Sangat kontras dengan mereka yang hidup di bawah garis kemiskinan, yang mendapatkan bantuan langsung tunai (BLT). Oleh sebab digolongkan sebagai golongan yang tidak mampu, yakni ekonomi cendurung kekurangan dan jauh dari kecukupan.
Lantaran ditenggarai hal tersebut maka pemerintah, memberikan bantuan guna sedikit meringankan beban hidup.

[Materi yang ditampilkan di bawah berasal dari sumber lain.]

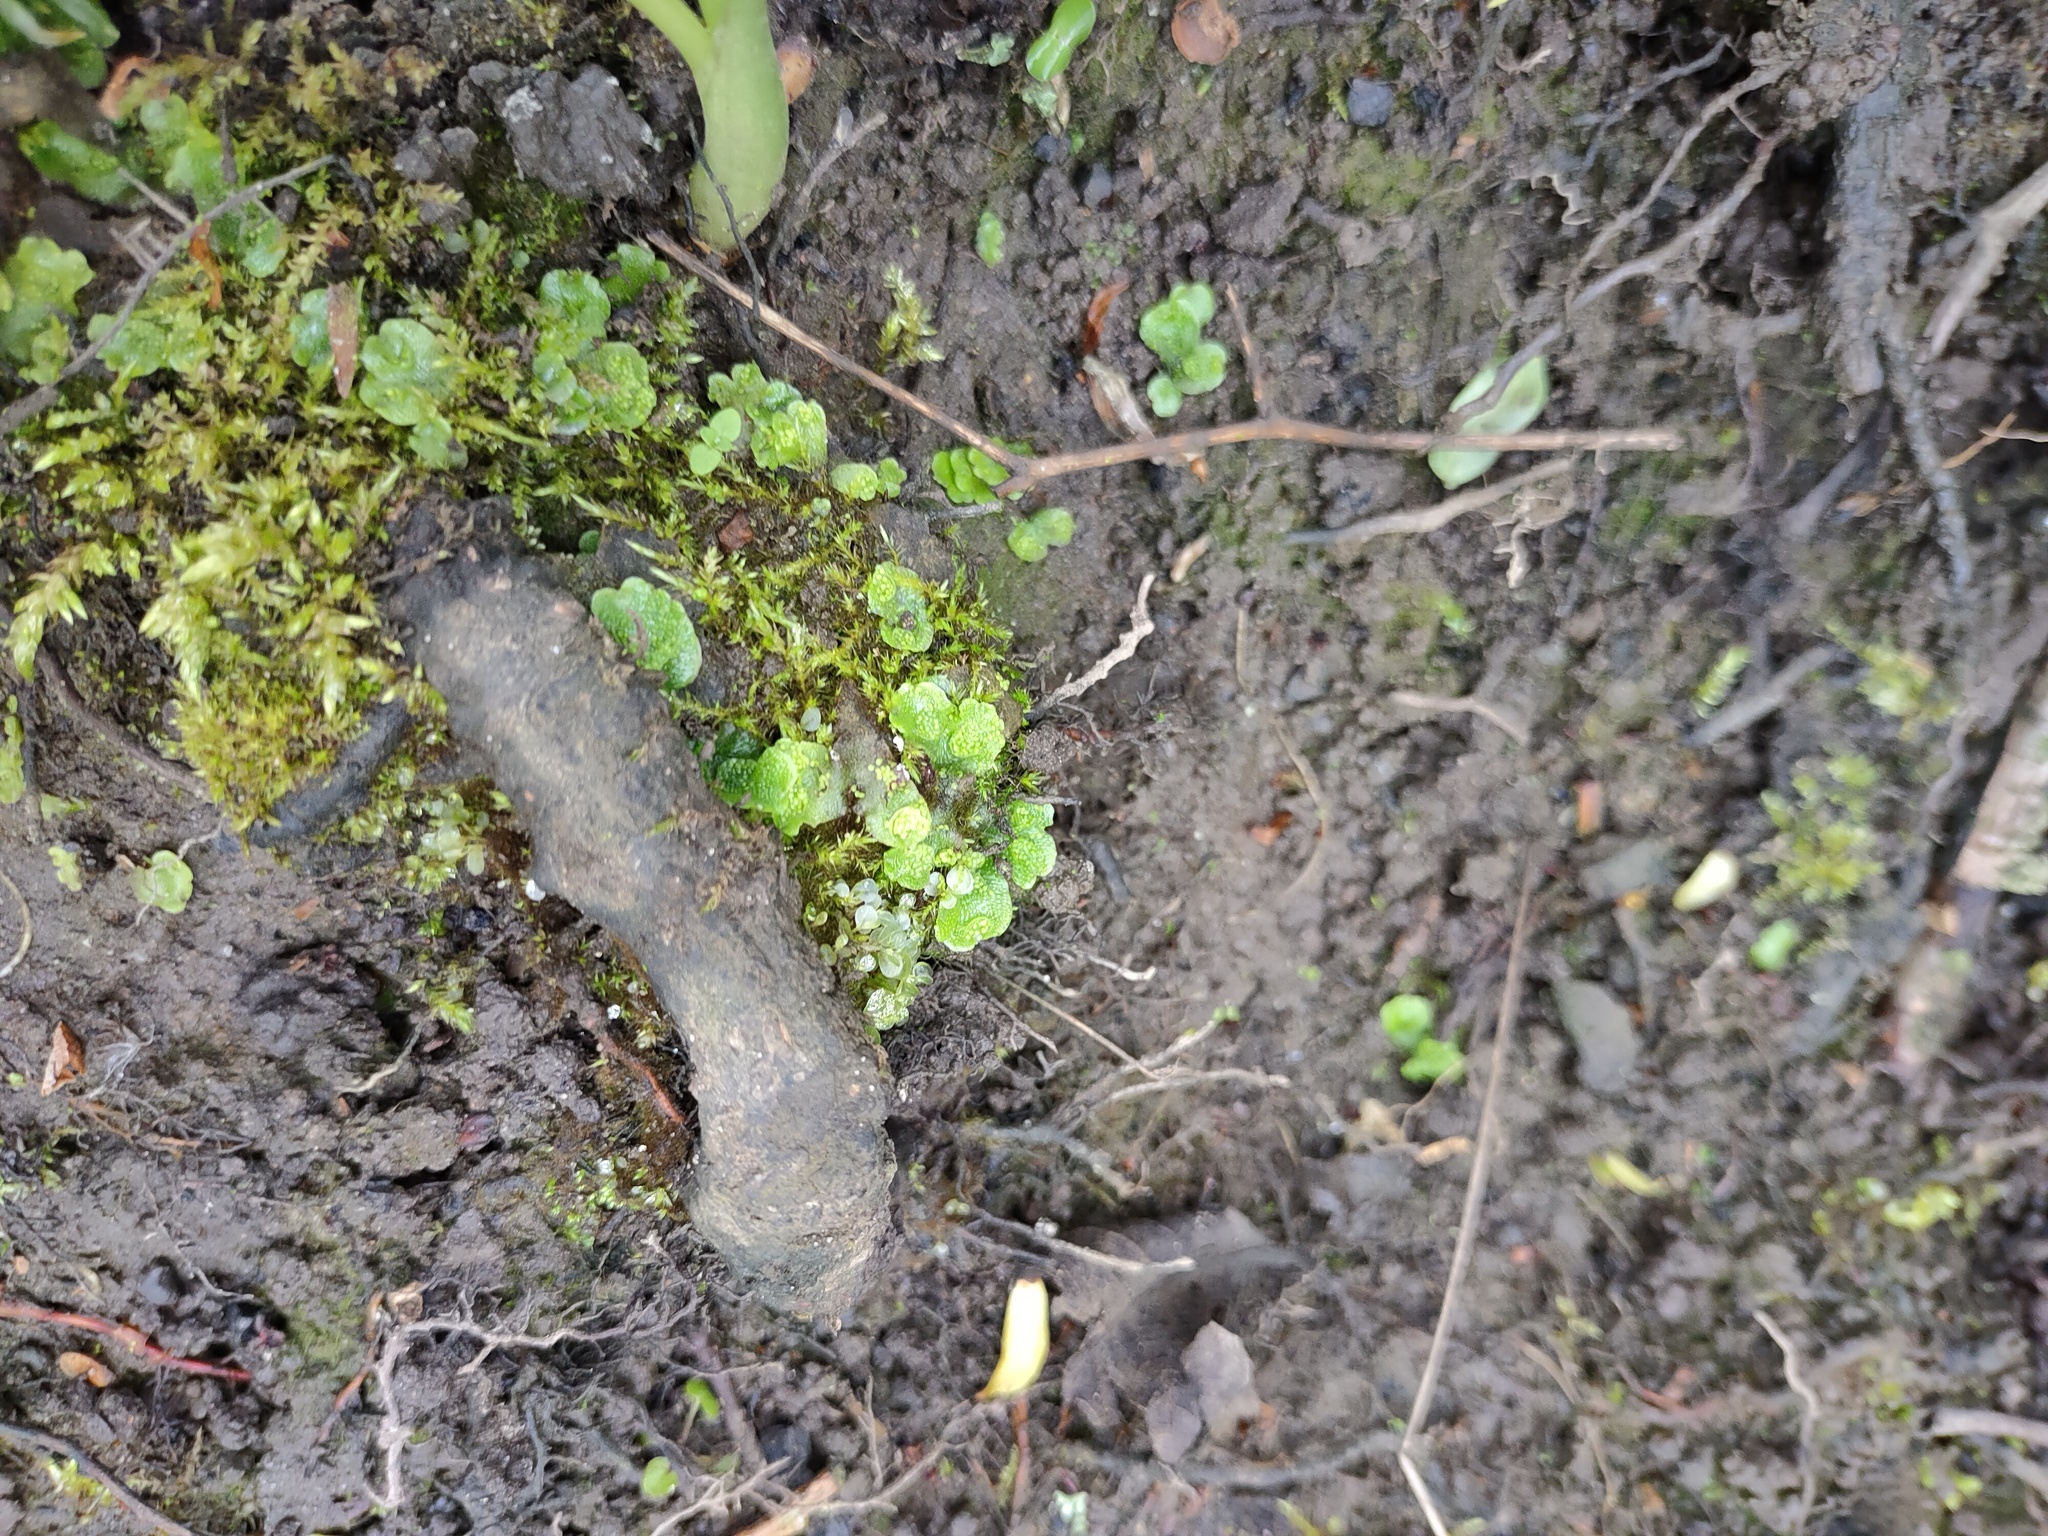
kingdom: Plantae
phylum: Marchantiophyta
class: Marchantiopsida
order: Lunulariales
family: Lunulariaceae
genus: Lunularia
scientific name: Lunularia cruciata
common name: Crescent-cup liverwort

Selain bantuan BLT pemerintah juga memberikan bantuan pangan berupa beras, membidik golongan yang tidak mampu dengan kategori ekonomi lemah.
Mereka-mereka yang hidup di tingkat ekonomi menengah bukan mustahil untuk naik level menjadi kaya raya ataupun bahkan sebaliknya turun derajat/kasta, mengapa demikian semua terpulang kembali ke lifestyle dan managemen finansial. Di mana tak serampangan berkenaan dengan pembelanjaan.
Mengingat gaya hidup hedonis yang cenderung menjangkiti, sehingga banyak orang yang memperturutkan syahwat belanja dengan membeli sesuatu yang tak perlu dan tak menjadi kebutuhan skala prioritas melainkan sebagai symbol status sosial.
Alhasil dapat membuat seseorang terlilit hutang piutang, belum lagi tergiur maraknya investasi bodong. Dengan diiming-imingi income yang fantastis jumlahnya. Hanya sekedar menggelontorkan rupiah dan tinggal ongkang-ongkang kaki, lantas berharap keuntungan signifikan di luar nalar/logika yang mana sangat berbeda jauh dengan perhitungan suku bunga perbankan.
Hidup senantiasa melihat ke atas dari segi nikmatnya memiliki privilage, ingin disetarakan dengan golongan kelas atas (High Class), cenderung memaksakan diri padahal belum sampai pada titik puncak (Top) masih menengah (Middle) dan kalaupun memiliki materi namun tak banyak lebih.
Nasib kelas menengah tak seperti mereka yang benar-benar telah mapan dan kuat dalam hal perekonomian, dan memiliki pemasukan pundi-pundi rupiah yang banyak terkait pengembangan sayap-sayap usahanya. Dan tergolong pengusaha sukses lagi papan atas.
Yang untuk membeli sesuatu barang tak perlu menimbang perihal harga, dan tanpa pikir panjang seberapapun mahal barang-barang branded asalkan disukai alih-alih dengan mudahnya dapat berpindah tangan.
Lain perkaranya dengan ekonomi menengah jika mengikuti gaya hidup, alhasil bukannya peningkatan ekonomi yang didapat serta bertambahnya aset, malah lambat laun meniadakan aset berharga. Ambruknya pondasi ekonomi keluarga, karena dipicu lifestyle. Aset tergadai bahkan terjual. Sungguh ironis.
Sebab untuk merintis atau membangun suatu usaha hingga ternama itu tidaklah mudah, tak jarang berdarah-darah. Butuh kerja keras, perjuangan panjang, pengorbanan terkait materi ataupun waktu demi mencapai sejahtera.
Ada kalanya waktu yang sempit dan teramat sedikit untuk keluarga, karena terlampau fokus dan konsisten, meramu formula agar sedianya memajukan usaha, sampai berkembang pesat dan lamat-lamat menunjukan progress.
Bukan mustahil kebangkrutan dapat saja terjadi dan jurang-jurang kebangkrutan tepat berada di depan mata, lantaran kian susutnya materi. Berbeda halnya dengan mereka yang dapat mengelola usahnya dengan bijak dalam pengeluaran, dan terus inject modal demi perluasan usaha serta menambahan unit-unit usaha.
Namun adakala juga tak dapat dipungkiri, nasib kelas menengah itu mengalami pukulan telak dalam bisnisnya. Tersandung hambatan pun kendala terlebih mengalami pasang surut perekonomian, di tengah iklim usaha yang tak menentu dan dalam ketidakpastian terkait pangsa pasar yang didapati terkadang sukar diprediksi.
Terkadang nasib kelas menengah pun, membutuhkan bantuan terkait dana segar, diberikan akses kemudahan guna peminjaman modal usaha pada perbankan. Sebab merekalah orang-orang yang berdikari. Mengupayakan segala sesuatunya sendiri.
Tak jarang mereka mengalami jatuh bangun di tengah pendirian usaha, bahkan ada yang sampai terjerembab ke dalam titik nadir kebangkrutan lantaran persaingan usaha yang tak sehat misalnya. Sudah selayaknya mereka pun mendapat bantuan, agar dapat kembali memulai bisnis.
Yang sejatinya dapat berdaya serta sanggup mensejahterakan segenap anggota keluarga, kembali hidup layak bukan sekedar berkecukupan namun juga berkelebihan memakmurkan keluarga. Dapat membuka lapangan kerja, memberdayakan para pengangguran sehingga memiliki penghasilan.